A joint statement between the United Nations (UN) Secretary General and the African Union (AU) Commission Chair has urged political actors and stakeholders in Kenya to work together towards the preservation of calm and peace in the country.
This as international pressure and concern continues to build ahead of Thursday’s rerun of the Presidential election, particularly
around the country’s Independent Electoral and Boundaries Commission capacity to conduct a free and credible poll.
Tensions continue to be high in the east Africa nation, with Kenya’s opposition under former Prime Minister Raila Odinga calling for a boycott of the Thursday poll, and a former electoral commissioner, who fled to the United States last week, saying the Independent Electoral and Boundaries Commission is dysfunctional and unable to produce a credible result.
The UN and the AU are closely monitoring developments in Kenya as the Secretary General’s spokesperson, Farhan Haq explains.
“The Secretary General and the AU Commission Chairperson called on all stakeholders to cooperate with the Independent electoral and boundaries Commission as a constitutionally mandated body to conduct the election. They urge all political parties and their supporters to create conditions for a peaceful election, and refrain from any act of violence, and stressed the need for the Kenyan security services to exercise restraint, use minimal force in performing their duties and respect the freedom and political liberties of all Kenyans.”
“Well, just to repeat – what we want is for everyone to cooperate with the IEBC. Remember, as we said in the statement, that this is the constitutionally mandated body to conduct the election, and it’s in that context that we want its work to be supported.”
Former election’s Commissioner, Dr Roselyn Akombe, who declined to be interviewed by SABC News, has claimed in other publications that the IEBC was subject to political interference.
This as Ambassadors to 18 European Union (EU) countries and the United States (US) also issued a joint statement urging dialogue and calm.
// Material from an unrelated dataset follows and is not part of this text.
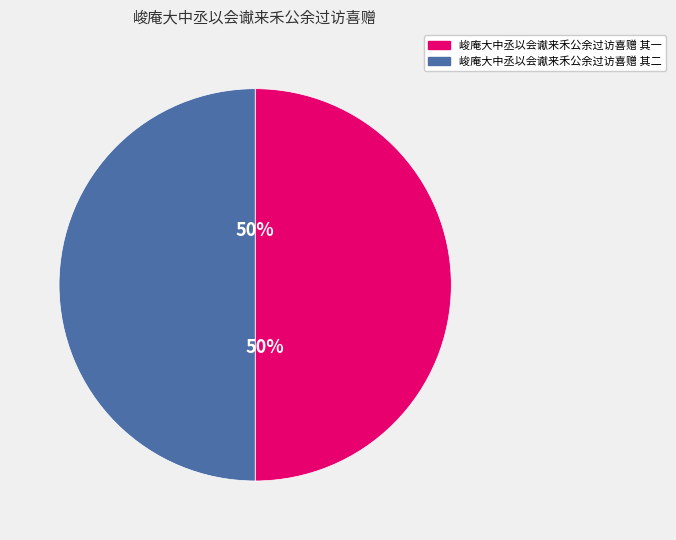

Count the number of slices in the pie.

2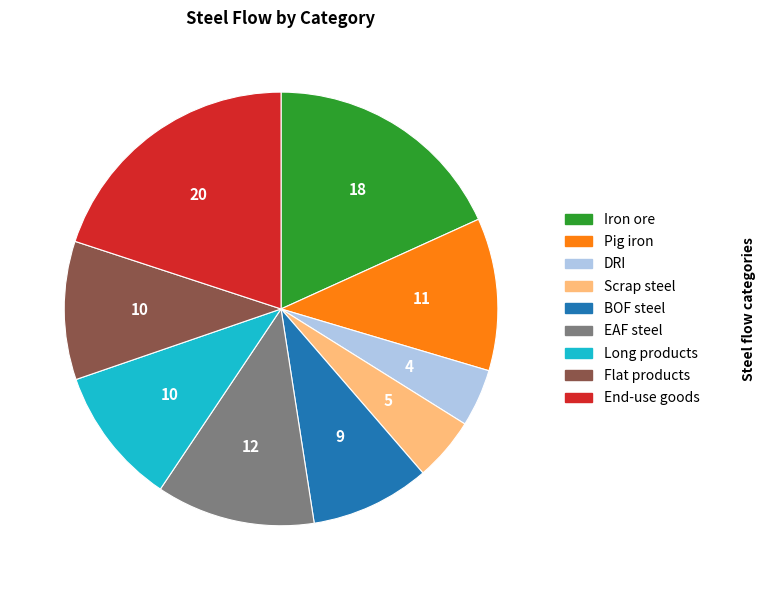

Does Long products represent more than half of the total?

No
United States Ambassador to Kenya Robert Godec explains.
“Attacks on the IEBC (Independent Electoral and Boundaries Commission) staff must stop. No one is obliged to stand for office or
to vote if they do not wish to, but no one should use violence or intimidation to disrupt the right of others to vote or to participate. Doing so is profoundly undemocratic, and leaders must tell their supporters to refrain from such actions. In the coming days the whole world will be watching Kenya in its every step in this electoral process. In particular we are following closely the actions of leaders and politicians. Those who incite violence or undermine democracy should be held to account for their actions.”
Earlier this month, in a 37 page report, Human Rights Watch said police in Kenya had killed at least 33 people, and injured hundreds more in response to protests following the now annulled August 8 election.